* _Exercise_
Could you retype every line below exactly, omitting the images?

* _Records to process_
-- Opening Marker --
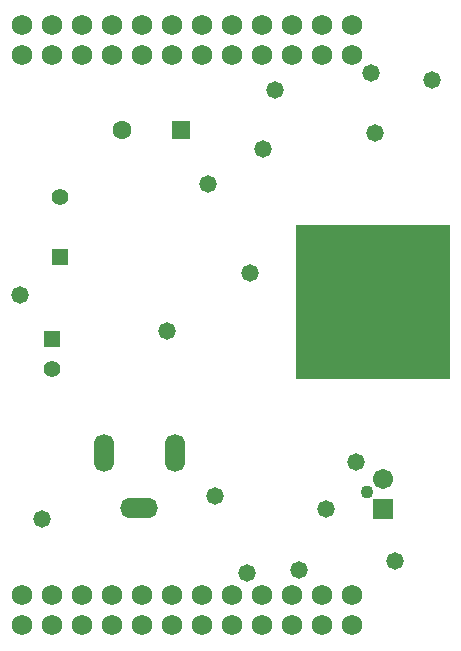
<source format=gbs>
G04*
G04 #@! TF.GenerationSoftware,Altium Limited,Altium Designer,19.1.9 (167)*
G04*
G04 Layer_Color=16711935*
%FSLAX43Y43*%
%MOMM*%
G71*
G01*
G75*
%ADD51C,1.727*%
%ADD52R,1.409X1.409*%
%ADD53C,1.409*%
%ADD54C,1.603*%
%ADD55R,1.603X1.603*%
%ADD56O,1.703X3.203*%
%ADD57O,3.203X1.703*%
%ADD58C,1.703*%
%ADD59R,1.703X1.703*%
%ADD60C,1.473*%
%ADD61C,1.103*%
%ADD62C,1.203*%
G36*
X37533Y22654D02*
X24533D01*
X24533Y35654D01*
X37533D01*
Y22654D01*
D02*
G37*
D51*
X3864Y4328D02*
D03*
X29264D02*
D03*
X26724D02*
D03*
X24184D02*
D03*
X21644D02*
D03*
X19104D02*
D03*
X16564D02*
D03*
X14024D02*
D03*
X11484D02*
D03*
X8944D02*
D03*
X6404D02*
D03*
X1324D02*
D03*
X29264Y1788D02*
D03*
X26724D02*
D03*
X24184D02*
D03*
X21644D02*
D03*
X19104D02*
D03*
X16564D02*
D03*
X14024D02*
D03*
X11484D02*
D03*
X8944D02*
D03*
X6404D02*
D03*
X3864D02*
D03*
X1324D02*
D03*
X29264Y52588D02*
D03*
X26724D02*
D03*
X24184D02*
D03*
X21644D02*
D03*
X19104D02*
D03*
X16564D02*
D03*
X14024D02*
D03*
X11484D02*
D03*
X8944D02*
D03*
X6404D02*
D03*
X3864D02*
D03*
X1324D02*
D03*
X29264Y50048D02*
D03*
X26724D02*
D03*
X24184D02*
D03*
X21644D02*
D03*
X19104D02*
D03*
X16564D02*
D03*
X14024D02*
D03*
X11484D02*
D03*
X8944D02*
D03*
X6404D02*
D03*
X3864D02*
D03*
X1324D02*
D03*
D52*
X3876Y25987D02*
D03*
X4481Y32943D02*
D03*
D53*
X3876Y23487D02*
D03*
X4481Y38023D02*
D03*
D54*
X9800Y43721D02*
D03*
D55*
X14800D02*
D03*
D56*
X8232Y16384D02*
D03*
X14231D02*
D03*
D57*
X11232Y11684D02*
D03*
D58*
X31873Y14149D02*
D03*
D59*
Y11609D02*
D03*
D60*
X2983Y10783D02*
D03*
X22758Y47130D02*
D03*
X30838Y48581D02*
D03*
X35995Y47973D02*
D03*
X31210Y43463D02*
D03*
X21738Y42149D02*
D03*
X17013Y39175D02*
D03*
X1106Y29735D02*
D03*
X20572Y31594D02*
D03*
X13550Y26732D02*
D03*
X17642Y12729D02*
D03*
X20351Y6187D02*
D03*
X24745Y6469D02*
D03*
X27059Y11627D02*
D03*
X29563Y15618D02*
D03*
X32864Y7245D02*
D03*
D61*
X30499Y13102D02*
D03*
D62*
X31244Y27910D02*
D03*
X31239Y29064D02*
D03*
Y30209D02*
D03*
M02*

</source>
-- Closing Marker --
* _Solution to the exercise_
<source format=gbs>
G04*
G04 #@! TF.GenerationSoftware,Altium Limited,Altium Designer,19.1.9 (167)*
G04*
G04 Layer_Color=16711935*
%FSLAX43Y43*%
%MOMM*%
G71*
G01*
G75*
%ADD51C,1.727*%
%ADD52R,1.409X1.409*%
%ADD53C,1.409*%
%ADD54C,1.603*%
%ADD55R,1.603X1.603*%
%ADD56O,1.703X3.203*%
%ADD57O,3.203X1.703*%
%ADD58C,1.703*%
%ADD59R,1.703X1.703*%
%ADD60C,1.473*%
%ADD61C,1.103*%
%ADD62C,1.203*%
G36*
X37533Y22654D02*
X24533D01*
X24533Y35654D01*
X37533D01*
Y22654D01*
D02*
G37*
D51*
X3864Y4328D02*
D03*
X29264D02*
D03*
X26724D02*
D03*
X24184D02*
D03*
X21644D02*
D03*
X19104D02*
D03*
X16564D02*
D03*
X14024D02*
D03*
X11484D02*
D03*
X8944D02*
D03*
X6404D02*
D03*
X1324D02*
D03*
X29264Y1788D02*
D03*
X26724D02*
D03*
X24184D02*
D03*
X21644D02*
D03*
X19104D02*
D03*
X16564D02*
D03*
X14024D02*
D03*
X11484D02*
D03*
X8944D02*
D03*
X6404D02*
D03*
X3864D02*
D03*
X1324D02*
D03*
X29264Y52588D02*
D03*
X26724D02*
D03*
X24184D02*
D03*
X21644D02*
D03*
X19104D02*
D03*
X16564D02*
D03*
X14024D02*
D03*
X11484D02*
D03*
X8944D02*
D03*
X6404D02*
D03*
X3864D02*
D03*
X1324D02*
D03*
X29264Y50048D02*
D03*
X26724D02*
D03*
X24184D02*
D03*
X21644D02*
D03*
X19104D02*
D03*
X16564D02*
D03*
X14024D02*
D03*
X11484D02*
D03*
X8944D02*
D03*
X6404D02*
D03*
X3864D02*
D03*
X1324D02*
D03*
D52*
X3876Y25987D02*
D03*
X4481Y32943D02*
D03*
D53*
X3876Y23487D02*
D03*
X4481Y38023D02*
D03*
D54*
X9800Y43721D02*
D03*
D55*
X14800D02*
D03*
D56*
X8232Y16384D02*
D03*
X14231D02*
D03*
D57*
X11232Y11684D02*
D03*
D58*
X31873Y14149D02*
D03*
D59*
Y11609D02*
D03*
D60*
X2983Y10783D02*
D03*
X22758Y47130D02*
D03*
X30838Y48581D02*
D03*
X35995Y47973D02*
D03*
X31210Y43463D02*
D03*
X21738Y42149D02*
D03*
X17013Y39175D02*
D03*
X1106Y29735D02*
D03*
X20572Y31594D02*
D03*
X13550Y26732D02*
D03*
X17642Y12729D02*
D03*
X20351Y6187D02*
D03*
X24745Y6469D02*
D03*
X27059Y11627D02*
D03*
X29563Y15618D02*
D03*
X32864Y7245D02*
D03*
D61*
X30499Y13102D02*
D03*
D62*
X31244Y27910D02*
D03*
X31239Y29064D02*
D03*
Y30209D02*
D03*
M02*

</source>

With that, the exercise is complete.